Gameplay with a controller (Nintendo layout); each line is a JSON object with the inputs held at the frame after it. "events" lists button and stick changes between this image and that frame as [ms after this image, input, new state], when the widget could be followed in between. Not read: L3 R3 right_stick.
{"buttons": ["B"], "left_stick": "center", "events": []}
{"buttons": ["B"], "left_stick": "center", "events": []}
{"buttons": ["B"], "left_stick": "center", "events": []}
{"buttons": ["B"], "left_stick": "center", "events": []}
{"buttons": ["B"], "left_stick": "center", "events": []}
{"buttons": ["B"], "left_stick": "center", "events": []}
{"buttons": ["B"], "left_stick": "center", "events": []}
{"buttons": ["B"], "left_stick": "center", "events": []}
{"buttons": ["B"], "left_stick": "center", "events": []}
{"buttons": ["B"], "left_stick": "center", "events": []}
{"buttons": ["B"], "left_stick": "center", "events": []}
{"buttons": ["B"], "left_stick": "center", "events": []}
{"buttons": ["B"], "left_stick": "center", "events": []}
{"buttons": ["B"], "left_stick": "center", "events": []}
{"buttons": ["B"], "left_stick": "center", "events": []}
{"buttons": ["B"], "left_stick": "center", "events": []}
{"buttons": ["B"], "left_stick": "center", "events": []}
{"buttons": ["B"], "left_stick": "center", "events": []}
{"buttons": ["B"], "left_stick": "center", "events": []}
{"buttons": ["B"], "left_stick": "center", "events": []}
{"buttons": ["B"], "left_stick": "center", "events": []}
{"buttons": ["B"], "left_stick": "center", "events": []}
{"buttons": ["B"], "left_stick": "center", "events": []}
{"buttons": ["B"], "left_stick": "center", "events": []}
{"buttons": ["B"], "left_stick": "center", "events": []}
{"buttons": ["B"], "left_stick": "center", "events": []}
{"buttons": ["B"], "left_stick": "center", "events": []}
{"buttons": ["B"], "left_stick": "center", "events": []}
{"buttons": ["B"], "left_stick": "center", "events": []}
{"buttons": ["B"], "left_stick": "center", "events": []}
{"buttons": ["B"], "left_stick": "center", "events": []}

════

● Problem requirements: An exact copy of every record above is what's needed here.

● Exercise solution:
Gameplay with a controller (Nintendo layout); each line is a JSON object with the inputs held at the frame after it. "events" lists button and stick changes between this image and that frame as [ms after this image, input, new state], when the widget could be followed in between. Not read: L3 R3 right_stick.
{"buttons": ["B"], "left_stick": "center", "events": []}
{"buttons": ["B"], "left_stick": "center", "events": []}
{"buttons": ["B"], "left_stick": "center", "events": []}
{"buttons": ["B"], "left_stick": "center", "events": []}
{"buttons": ["B"], "left_stick": "center", "events": []}
{"buttons": ["B"], "left_stick": "center", "events": []}
{"buttons": ["B"], "left_stick": "center", "events": []}
{"buttons": ["B"], "left_stick": "center", "events": []}
{"buttons": ["B"], "left_stick": "center", "events": []}
{"buttons": ["B"], "left_stick": "center", "events": []}
{"buttons": ["B"], "left_stick": "center", "events": []}
{"buttons": ["B"], "left_stick": "center", "events": []}
{"buttons": ["B"], "left_stick": "center", "events": []}
{"buttons": ["B"], "left_stick": "center", "events": []}
{"buttons": ["B"], "left_stick": "center", "events": []}
{"buttons": ["B"], "left_stick": "center", "events": []}
{"buttons": ["B"], "left_stick": "center", "events": []}
{"buttons": ["B"], "left_stick": "center", "events": []}
{"buttons": ["B"], "left_stick": "center", "events": []}
{"buttons": ["B"], "left_stick": "center", "events": []}
{"buttons": ["B"], "left_stick": "center", "events": []}
{"buttons": ["B"], "left_stick": "center", "events": []}
{"buttons": ["B"], "left_stick": "center", "events": []}
{"buttons": ["B"], "left_stick": "center", "events": []}
{"buttons": ["B"], "left_stick": "center", "events": []}
{"buttons": ["B"], "left_stick": "center", "events": []}
{"buttons": ["B"], "left_stick": "center", "events": []}
{"buttons": ["B"], "left_stick": "center", "events": []}
{"buttons": ["B"], "left_stick": "center", "events": []}
{"buttons": ["B"], "left_stick": "center", "events": []}
{"buttons": ["B"], "left_stick": "center", "events": []}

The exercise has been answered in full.